1) Classification of experiments into 6 groups ranked by risk level
2) Lift of the voluntary moratorium – exception (risk level 6): known carcinogens, DNA fragments producing toxins and antibiotic resistance, and large scale production of recombinant DNA molecules
3) Requirement of microbiological training for any scientist wanting to perform recombinant DNA research
4) Establishment and maintenance of physical (e.g. hoods, pressure chambers…) and biological barriers (e.g. “disarmed” plasmids, viruses and bacteria, which are unable to survive outside the laboratory)

These recommendations were handed to the NIH and formulated into guidelines by 1976. Similarly, governments and research organisations worldwide, such as the British Medical Research Council, adopted them into their regulations and/or legislation.

The Asilomar Conference was heavily criticised from many sides, in particular by public organisation, which demanded more inclusion in the discussion, and by attending as well as non-attending scientists, who questioned the expertise of the participants, since the field of recombinant DNA had just recently emerged and data on the associated hazards risks were too limited to give recommendations on safety measures. However, it was the first time in scientific history that researchers would self-impose a voluntary moratorium – which literally meant ceasing research – to reflect on the potential disadvantages the bourgeoning field might lead to. Back then, and more so now, the pressure to rapidly produce great results and the limitation of funding do not foster a culture of reflection upon the advances one has made. It was a risky, but responsible endeavour to “call for help” as the organisers of the Gordon conference in 1973 did.

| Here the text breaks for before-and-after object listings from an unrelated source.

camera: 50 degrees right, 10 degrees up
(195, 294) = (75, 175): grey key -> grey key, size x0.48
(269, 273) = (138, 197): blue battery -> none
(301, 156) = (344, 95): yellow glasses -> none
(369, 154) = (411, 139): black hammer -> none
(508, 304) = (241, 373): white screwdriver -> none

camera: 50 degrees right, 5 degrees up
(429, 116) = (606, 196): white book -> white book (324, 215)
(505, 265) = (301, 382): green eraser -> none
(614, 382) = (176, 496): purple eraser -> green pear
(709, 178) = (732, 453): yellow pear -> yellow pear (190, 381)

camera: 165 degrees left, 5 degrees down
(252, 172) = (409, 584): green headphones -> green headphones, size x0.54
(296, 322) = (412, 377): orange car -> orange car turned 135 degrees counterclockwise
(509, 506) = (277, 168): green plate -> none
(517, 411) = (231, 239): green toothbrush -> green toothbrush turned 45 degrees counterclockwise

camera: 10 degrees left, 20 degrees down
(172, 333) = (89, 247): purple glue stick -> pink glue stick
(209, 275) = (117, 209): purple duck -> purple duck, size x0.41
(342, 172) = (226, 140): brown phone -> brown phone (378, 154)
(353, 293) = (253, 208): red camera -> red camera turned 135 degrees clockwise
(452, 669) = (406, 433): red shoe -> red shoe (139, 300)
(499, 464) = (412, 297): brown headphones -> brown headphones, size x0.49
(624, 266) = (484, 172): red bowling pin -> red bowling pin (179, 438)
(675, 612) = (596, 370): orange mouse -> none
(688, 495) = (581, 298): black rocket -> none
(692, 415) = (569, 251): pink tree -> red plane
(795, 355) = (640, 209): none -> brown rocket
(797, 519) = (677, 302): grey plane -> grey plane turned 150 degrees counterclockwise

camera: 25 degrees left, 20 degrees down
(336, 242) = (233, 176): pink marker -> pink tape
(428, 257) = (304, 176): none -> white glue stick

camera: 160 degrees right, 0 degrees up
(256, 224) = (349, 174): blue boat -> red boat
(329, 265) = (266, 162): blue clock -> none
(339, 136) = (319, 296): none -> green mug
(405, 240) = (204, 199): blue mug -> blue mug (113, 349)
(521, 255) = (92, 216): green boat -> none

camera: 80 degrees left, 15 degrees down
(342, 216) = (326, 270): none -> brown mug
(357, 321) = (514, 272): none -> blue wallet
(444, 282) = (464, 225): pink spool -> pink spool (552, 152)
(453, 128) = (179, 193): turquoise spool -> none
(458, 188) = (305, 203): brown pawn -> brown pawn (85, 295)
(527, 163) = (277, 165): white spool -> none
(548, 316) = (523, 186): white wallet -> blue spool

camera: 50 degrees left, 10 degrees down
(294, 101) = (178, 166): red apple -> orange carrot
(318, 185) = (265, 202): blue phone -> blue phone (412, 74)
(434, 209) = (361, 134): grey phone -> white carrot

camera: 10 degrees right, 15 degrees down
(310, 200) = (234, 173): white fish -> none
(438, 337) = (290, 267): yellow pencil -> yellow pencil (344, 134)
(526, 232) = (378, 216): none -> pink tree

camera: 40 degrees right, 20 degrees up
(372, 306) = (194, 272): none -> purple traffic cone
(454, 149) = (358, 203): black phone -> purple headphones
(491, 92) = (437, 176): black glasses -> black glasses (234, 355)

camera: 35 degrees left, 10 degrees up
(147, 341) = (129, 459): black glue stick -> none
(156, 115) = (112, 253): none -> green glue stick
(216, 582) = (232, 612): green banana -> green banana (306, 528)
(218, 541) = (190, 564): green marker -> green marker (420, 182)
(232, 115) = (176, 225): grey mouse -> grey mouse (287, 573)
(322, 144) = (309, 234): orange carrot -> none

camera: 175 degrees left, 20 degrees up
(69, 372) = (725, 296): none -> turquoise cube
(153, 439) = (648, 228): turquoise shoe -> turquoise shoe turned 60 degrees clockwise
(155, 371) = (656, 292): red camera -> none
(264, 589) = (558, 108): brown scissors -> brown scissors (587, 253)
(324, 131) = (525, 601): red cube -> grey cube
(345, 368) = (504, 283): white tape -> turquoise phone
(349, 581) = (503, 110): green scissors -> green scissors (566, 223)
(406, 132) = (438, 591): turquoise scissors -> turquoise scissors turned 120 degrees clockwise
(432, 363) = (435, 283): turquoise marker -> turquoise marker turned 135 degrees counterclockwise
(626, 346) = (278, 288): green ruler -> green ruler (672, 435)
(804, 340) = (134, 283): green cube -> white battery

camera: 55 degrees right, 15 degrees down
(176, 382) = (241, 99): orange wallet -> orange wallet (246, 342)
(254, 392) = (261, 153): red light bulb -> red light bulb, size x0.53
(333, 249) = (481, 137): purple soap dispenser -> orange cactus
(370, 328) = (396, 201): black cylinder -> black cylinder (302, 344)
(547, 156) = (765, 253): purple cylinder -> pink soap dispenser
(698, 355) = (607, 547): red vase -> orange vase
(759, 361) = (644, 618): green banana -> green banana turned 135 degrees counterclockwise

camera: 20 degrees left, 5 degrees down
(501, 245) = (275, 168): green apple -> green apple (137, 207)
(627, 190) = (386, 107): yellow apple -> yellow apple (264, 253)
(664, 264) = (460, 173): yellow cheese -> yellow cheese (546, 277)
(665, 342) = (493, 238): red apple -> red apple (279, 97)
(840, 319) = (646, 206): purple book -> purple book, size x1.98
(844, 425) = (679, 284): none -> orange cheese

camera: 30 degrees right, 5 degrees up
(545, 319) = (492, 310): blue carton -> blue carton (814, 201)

Nowadays biomedical research is strictly regulated, and health and safety procedures are in place to assess anticipated risks of upcoming experiments, to adopt appropriate safety measures and to control that the latter have been implemented correctly to ensure the safe handling of hazardous material. In addition, national laws determine the range of experiments allowed to protect human and animal welfare as well as protection of the environment.